# Text

What goes on behind the curtain

Wouter Verhelst wrote a very insightful blog post about what is involved being a buildd maintainer

For as long as I've been involved with Debian, I've been fascinated by the infrastructure that is the heartbeat of the project. I think it's really cool. Unfortunately, it's not spectacularly documented, so blog posts like his help add some more perspective.

[11:14] [debian] [permalink]

Fourth wedding anniversary

Thursday was our fourth wedding anniversary. To mark the occasion, we had dinner and a show in San Francisco.

We had dinner at Farallon, which is an absolutely gorgeous restaurant. They've really gone to some trouble with the decor. It's very well themed.

We then high-tailed it a few blocks to the Orpheum Theatre and we just got to our seats when they turned down the lights to start Wicked.

Now I am most certainly not a fan of musicals. I can't remember the last time I saw a live play or musical, but I absolutely loved this show. It was very well done. I loved the sets, and it was full of one-liners that made me chuckle, and the storyline itself was very good. We had a thoroughly enjoyable evening.

[10:49] [life] [permalink]

Friday, 24 July 2009

Trains, Planes and Automobiles

It's been a while since we've done a road trip, so we're making up for that for having a bit of an epic one...

# Excerpted records
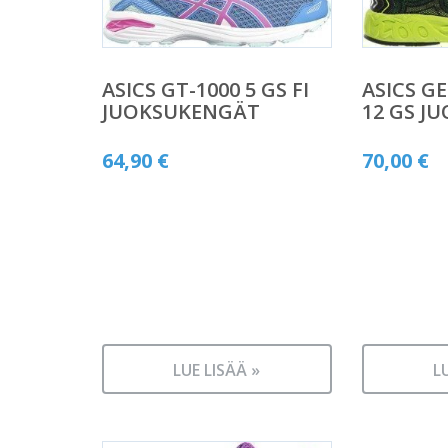
ASICS GT-1000 5 GS FI
ASICS G
JUOKSUKENGÄT
12 GS J
64,90
€
70,00
€
LUE LISÄÄ »
L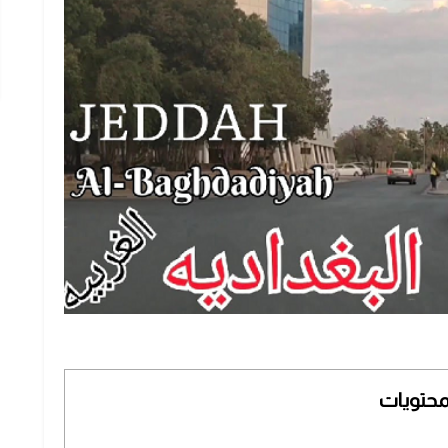
محتويات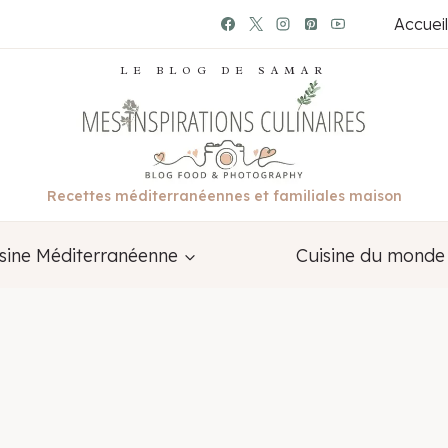
Accueil
LE BLOG DE SAMAR
Recettes méditerranéennes et familiales maison
sine Méditerranéenne
Cuisine du monde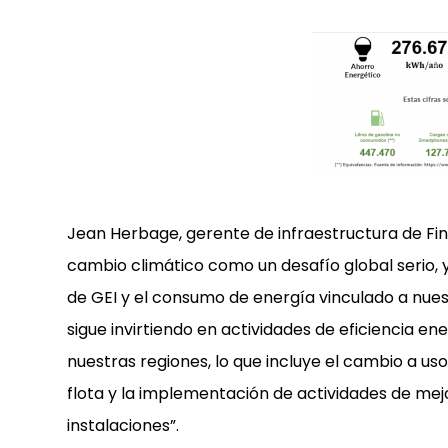
Jean Herbage, gerente de infraestructura de Fi
cambio climático como un desafío global serio,
de GEI y el consumo de energía vinculado a nuest
sigue invirtiendo en actividades de eficiencia e
nuestras regiones, lo que incluye el cambio a us
flota y la implementación de actividades de mej
instalaciones”.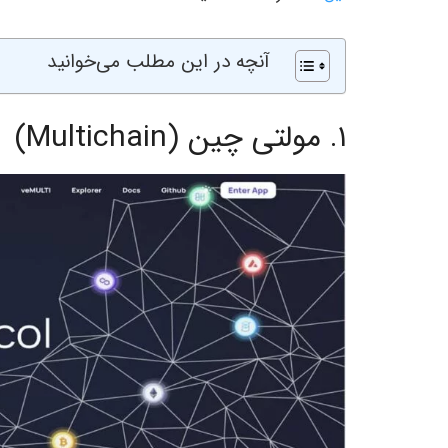
آنچه در این مطلب می‌خوانید
۱. مولتی چین (Multichain)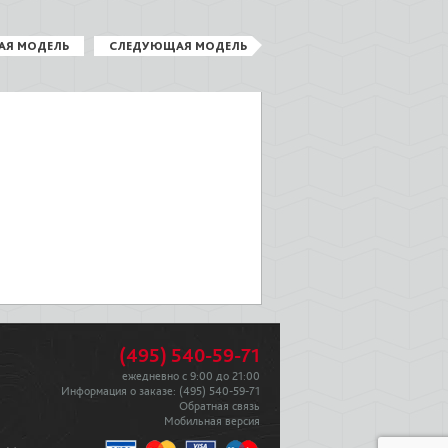
АЯ МОДЕЛЬ
СЛЕДУЮЩАЯ МОДЕЛЬ
(495) 540-59-71
ежедневно с 9:00 до 21:00
Информация о заказе:
(495) 540-59-71
Обратная связь
Мобильная версия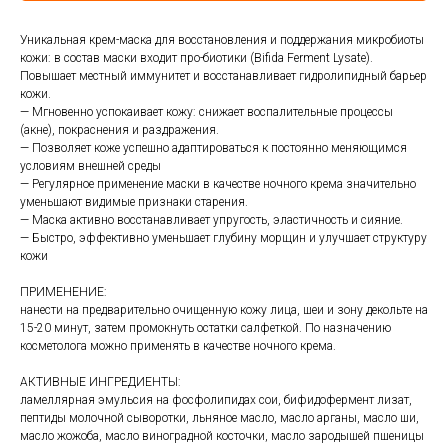
Уникальная крем-маска для восстановления и поддержания микробиоты
кожи: в состав маски входит про-биотики (Bifida Ferment Lysate).
Повышает местный иммунитет и восстанавливает гидролипидный барьер
кожи.
— Мгновенно успокаивает кожу: снижает воспалительные процессы
(акне), покраснения и раздражения.
— Позволяет коже успешно адаптироваться к постоянно меняющимся
условиям внешней среды
— Регулярное применение маски в качестве ночного крема значительно
уменьшают видимые признаки старения.
— Маска активно восстанавливает упругость, эластичность и сияние.
— Быстро, эффективно уменьшает глубину морщин и улучшает структуру
кожи
ПРИМЕНЕНИЕ:
нанести на предварительно очищенную кожу лица, шеи и зону декольте на
15-20 минут, затем промокнуть остатки салфеткой. По назначению
косметолога можно применять в качестве ночного крема.
АКТИВНЫЕ ИНГРЕДИЕНТЫ:
ламеллярная эмульсия на фосфолипидах сои, бифидофермент лизат,
пептиды молочной сыворотки, льняное масло, масло арганы, масло ши,
масло жожоба, масло виноградной косточки, масло зародышей пшеницы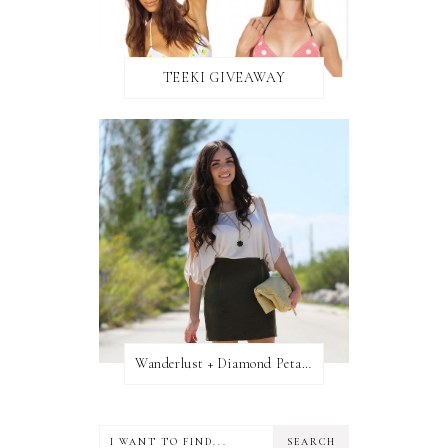
TEEKI GIVEAWAY
Wanderlust + Diamond Petal Giveaway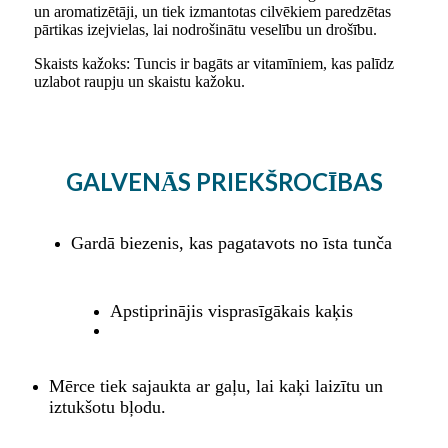
un aromatizētāji, un tiek izmantotas cilvēkiem paredzētas
pārtikas izejvielas, lai nodrošinātu veselību un drošību.
Skaists kažoks: Tuncis ir bagāts ar vitamīniem, kas palīdz
uzlabot raupju un skaistu kažoku.
GALVENĀS PRIEKŠROCĪBAS
Gardā biezenis, kas pagatavots no īsta tunča
Apstiprinājis visprasīgākais kaķis
Mērce tiek sajaukta ar gaļu, lai kaķi laizītu un
iztukšotu bļodu.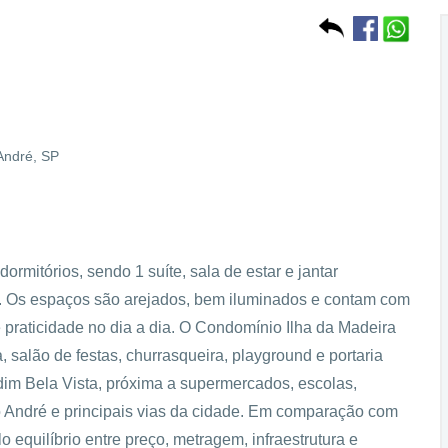
André, SP
rmitórios, sendo 1 suíte, sala de estar e jantar
m. Os espaços são arejados, bem iluminados e contam com
 praticidade no dia a dia. O Condomínio Ilha da Madeira
, salão de festas, churrasqueira, playground e portaria
rdim Bela Vista, próxima a supermercados, escolas,
o André e principais vias da cidade. Em comparação com
 equilíbrio entre preço, metragem, infraestrutura e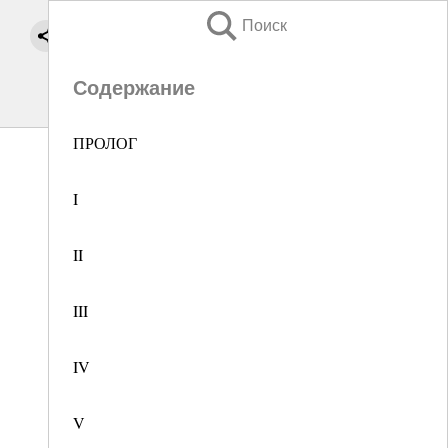
Поиск
Содержание
ПРОЛОГ
I
II
III
IV
V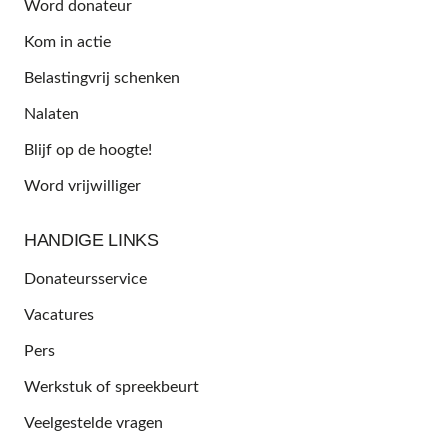
Word donateur
Kom in actie
Belastingvrij schenken
Nalaten
Blijf op de hoogte!
Word vrijwilliger
HANDIGE LINKS
Donateursservice
Vacatures
Pers
Werkstuk of spreekbeurt
Veelgestelde vragen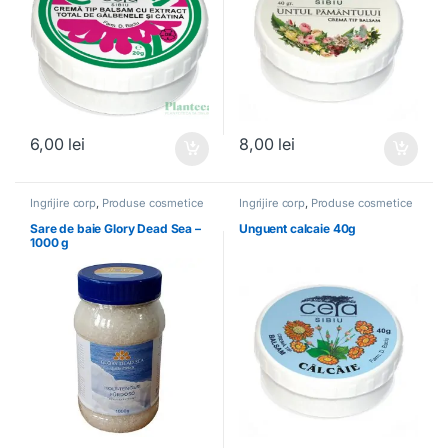
6,00
lei
8,00
lei
Ingrijire corp
,
Produse cosmetice
Ingrijire corp
,
Produse cosmetice
Sare de baie Glory Dead Sea –
Unguent calcaie 40g
1000 g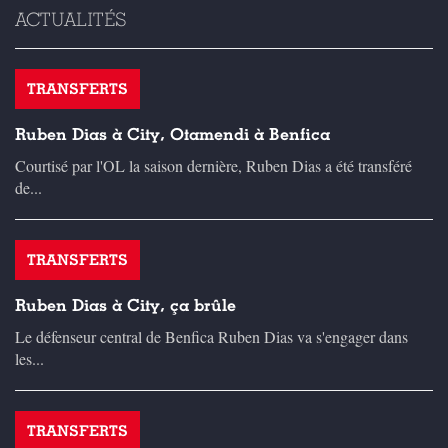
ACTUALITÉS
TRANSFERTS
Ruben Dias à City, Otamendi à Benfica
Courtisé par l'OL la saison dernière, Ruben Dias a été transféré
de...
TRANSFERTS
Ruben Dias à City, ça brûle
Le défenseur central de Benfica Ruben Dias va s'engager dans
les...
TRANSFERTS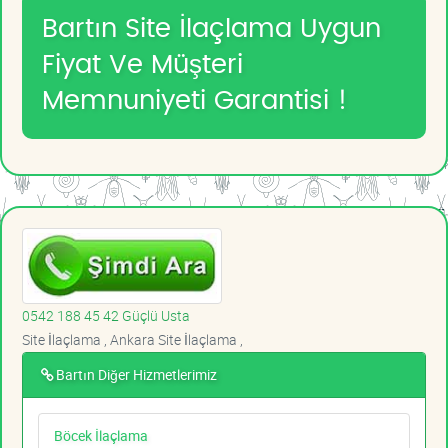
Bartın Site İlaçlama Uygun
Fiyat Ve Müşteri
Memnuniyeti Garantisi !
0542 188 45 42 Güçlü Usta
Site İlaçlama , Ankara Site İlaçlama ,
Bartın Diğer Hizmetlerimiz
Böcek İlaçlama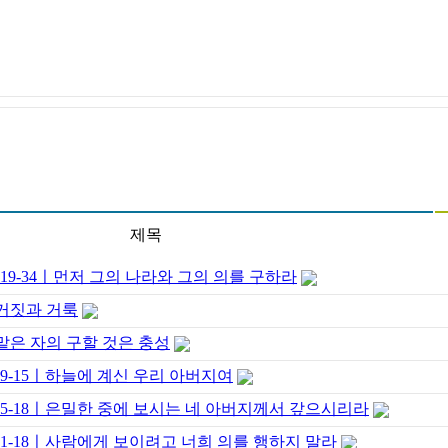
제목
6:19-34ㅣ먼저 그의 나라와 그의 의를 구하라
| 거짓과 거룩
| 맡은 자의 구할 것은 충성
6:9-15ㅣ하늘에 계신 우리 아버지여
 6:5-18ㅣ은밀한 중에 보시는 네 아버지께서 갚으시리라
6:1-18ㅣ사람에게 보이려고 너희 의를 행하지 말라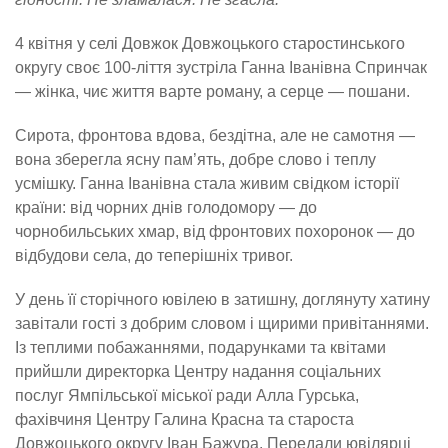
4 квітня у селі Довжок Довжоцького старостинського
округу своє 100-ліття зустріла Ганна Іванівна Спринчак
— жінка, чиє життя варте роману, а серце — пошани.
Сирота, фронтова вдова, бездітна, але не самотня —
вона зберегла ясну пам’ять, добре слово і теплу
усмішку. Ганна Іванівна стала живим свідком історії
країни: від чорних днів голодомору — до
чорнобильських хмар, від фронтових похоронок — до
відбудови села, до теперішніх тривог.
У день її сторічного ювілею в затишну, доглянуту хатину
завітали гості з добрим словом і щирими привітаннями.
Із теплими побажаннями, подарунками та квітами
прийшли директорка Центру надання соціальних
послуг Ямпільської міської ради Алла Гурська,
фахівчиня Центру Галина Красна та староста
Довжоцького округу Іван Бажура. Передали ювілярці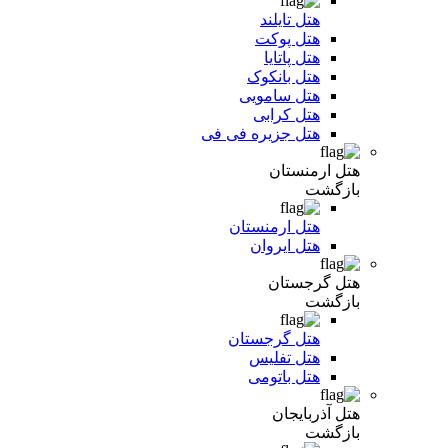
هتل تایلند
هتل پوکت
هتل پاتایا
هتل بانکوک
هتل سامویی
هتل کرابی
هتل جزیره فی فی
هتل ارمنستان
بازگشت
هتل ارمنستان
هتل ایروان
هتل گرجستان
بازگشت
هتل گرجستان
هتل تفلیس
هتل باتومی
هتل آذربایجان
بازگشت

# What to work on
Reproduce the blog excerpt above in full, word for word.

# Answer space
What goes on behind the curtain

Wouter Verhelst wrote a very insightful blog post about what is involved being a buildd maintainer

For as long as I've been involved with Debian, I've been fascinated by the infrastructure that is the heartbeat of the project. I think it's really cool. Unfortunately, it's not spectacularly documented, so blog posts like his help add some more perspective.

[11:14] [debian] [permalink]

Fourth wedding anniversary

Thursday was our fourth wedding anniversary. To mark the occasion, we had dinner and a show in San Francisco.

We had dinner at Farallon, which is an absolutely gorgeous restaurant. They've really gone to some trouble with the decor. It's very well themed.

We then high-tailed it a few blocks to the Orpheum Theatre and we just got to our seats when they turned down the lights to start Wicked.

Now I am most certainly not a fan of musicals. I can't remember the last time I saw a live play or musical, but I absolutely loved this show. It was very well done. I loved the sets, and it was full of one-liners that made me chuckle, and the storyline itself was very good. We had a thoroughly enjoyable evening.

[10:49] [life] [permalink]

Friday, 24 July 2009

Trains, Planes and Automobiles

It's been a while since we've done a road trip, so we're making up for that for having a bit of an epic one...